AirFryerFrequentFlyer · 24/11/2023 11:16

MrsElijahMikaelson1 · 24/11/2023 10:14

I’d ask MIL to be present for her visit and only allocate one phone call a day that will last 30mins but the rest of the time is yours. Or she should just go home if she thinks her daughter is that vulnerable that she needs to pander to her like this.

Again I agree, except that I think the request should come from her DH, the son rather than her.

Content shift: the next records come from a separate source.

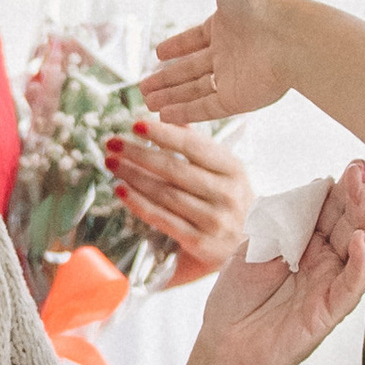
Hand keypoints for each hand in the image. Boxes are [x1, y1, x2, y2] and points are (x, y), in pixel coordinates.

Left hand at [101, 117, 251, 281]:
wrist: (253, 247)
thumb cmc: (231, 203)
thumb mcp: (226, 171)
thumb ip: (199, 146)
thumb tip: (171, 116)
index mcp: (233, 169)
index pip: (193, 145)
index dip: (163, 133)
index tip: (136, 124)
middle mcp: (226, 193)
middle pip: (174, 169)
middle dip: (138, 153)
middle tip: (112, 143)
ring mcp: (213, 219)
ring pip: (165, 193)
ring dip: (133, 176)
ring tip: (111, 163)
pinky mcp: (199, 242)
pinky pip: (162, 218)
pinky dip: (138, 203)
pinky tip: (121, 190)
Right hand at [144, 0, 290, 126]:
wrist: (290, 37)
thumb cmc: (261, 4)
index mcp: (227, 26)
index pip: (195, 39)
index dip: (177, 46)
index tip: (158, 54)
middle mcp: (229, 53)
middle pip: (191, 69)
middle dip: (166, 78)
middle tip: (144, 87)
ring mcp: (232, 78)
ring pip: (194, 91)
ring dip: (171, 97)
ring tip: (147, 102)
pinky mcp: (237, 100)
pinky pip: (206, 108)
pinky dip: (185, 113)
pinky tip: (165, 115)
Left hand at [190, 160, 364, 364]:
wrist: (223, 342)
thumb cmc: (238, 295)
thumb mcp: (257, 244)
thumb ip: (287, 220)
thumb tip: (319, 188)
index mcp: (310, 241)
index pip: (337, 209)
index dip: (347, 188)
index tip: (354, 166)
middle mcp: (327, 261)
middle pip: (357, 226)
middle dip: (362, 199)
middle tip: (362, 175)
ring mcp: (331, 285)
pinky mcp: (329, 311)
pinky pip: (353, 287)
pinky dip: (363, 264)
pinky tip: (363, 243)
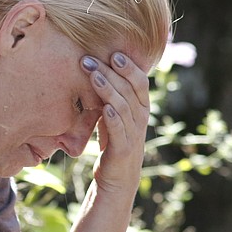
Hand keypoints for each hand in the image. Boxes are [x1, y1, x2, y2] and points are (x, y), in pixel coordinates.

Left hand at [80, 52, 150, 196]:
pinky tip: (104, 108)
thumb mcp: (114, 117)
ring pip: (123, 106)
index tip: (112, 52)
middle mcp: (141, 119)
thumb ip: (112, 97)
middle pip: (129, 90)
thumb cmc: (113, 144)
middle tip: (90, 59)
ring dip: (108, 89)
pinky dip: (113, 118)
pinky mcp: (123, 150)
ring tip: (92, 76)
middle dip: (110, 72)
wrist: (117, 179)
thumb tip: (98, 70)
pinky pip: (120, 131)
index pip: (139, 82)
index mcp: (141, 109)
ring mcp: (133, 135)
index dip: (128, 66)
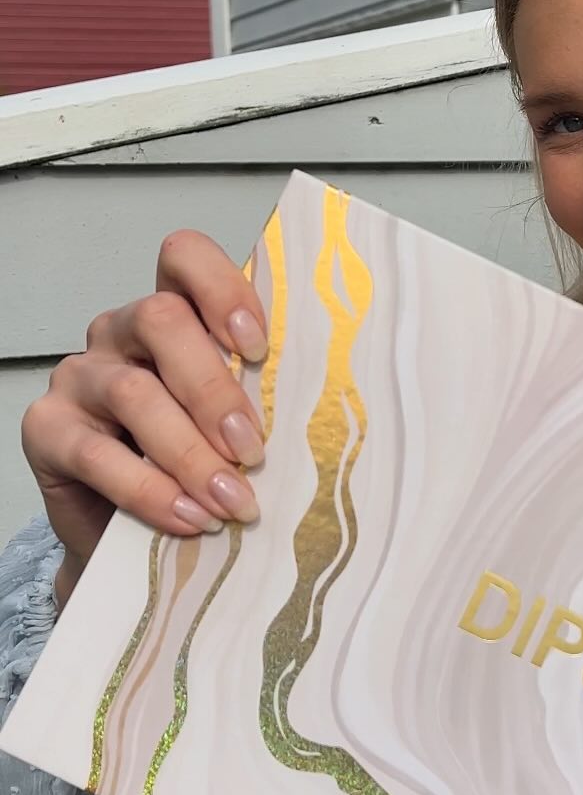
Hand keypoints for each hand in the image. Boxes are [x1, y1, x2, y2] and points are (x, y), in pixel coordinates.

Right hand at [20, 230, 268, 605]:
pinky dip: (150, 490)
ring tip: (232, 500)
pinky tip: (189, 517)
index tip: (258, 347)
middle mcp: (120, 332)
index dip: (222, 288)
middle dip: (214, 387)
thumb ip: (258, 400)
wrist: (130, 536)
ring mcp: (79, 377)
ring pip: (134, 391)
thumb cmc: (193, 466)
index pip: (184, 257)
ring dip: (191, 452)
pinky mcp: (47, 430)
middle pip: (162, 319)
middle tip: (253, 448)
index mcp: (171, 313)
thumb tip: (322, 412)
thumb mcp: (231, 424)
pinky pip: (98, 454)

Mothership4two · 24/11/2023 11:18

YANBU unless there is a serious and significant event occuring right now in SIL's life that genuinely requires their input. I think it is entirely fair for you to discuss not going up with your MIL if you are going to be involved in some sort of stressful situation. I would also be letting them both know your views that they should both be allowed to enjoy each other's company in peace without constant demands for communication from SIL. They should tell her that and mute their phones. Sounds like FOMO

Nowherenew · 24/11/2023 11:20

I voted YABU

I understand why you’re annoyed and SIL sounds very draining but it could be something important and it’s for your MIL and BIL to choose whether to speak to her or not.

They could tell her they’ll ring her back at a more convenient time or just ignore her call for a bit but because they’re answering and talking to her for so long, they obviously don’t mind.

I don’t know why you’re not more annoyed at MIL/BIL.
If sounds like you have some issues with SIL.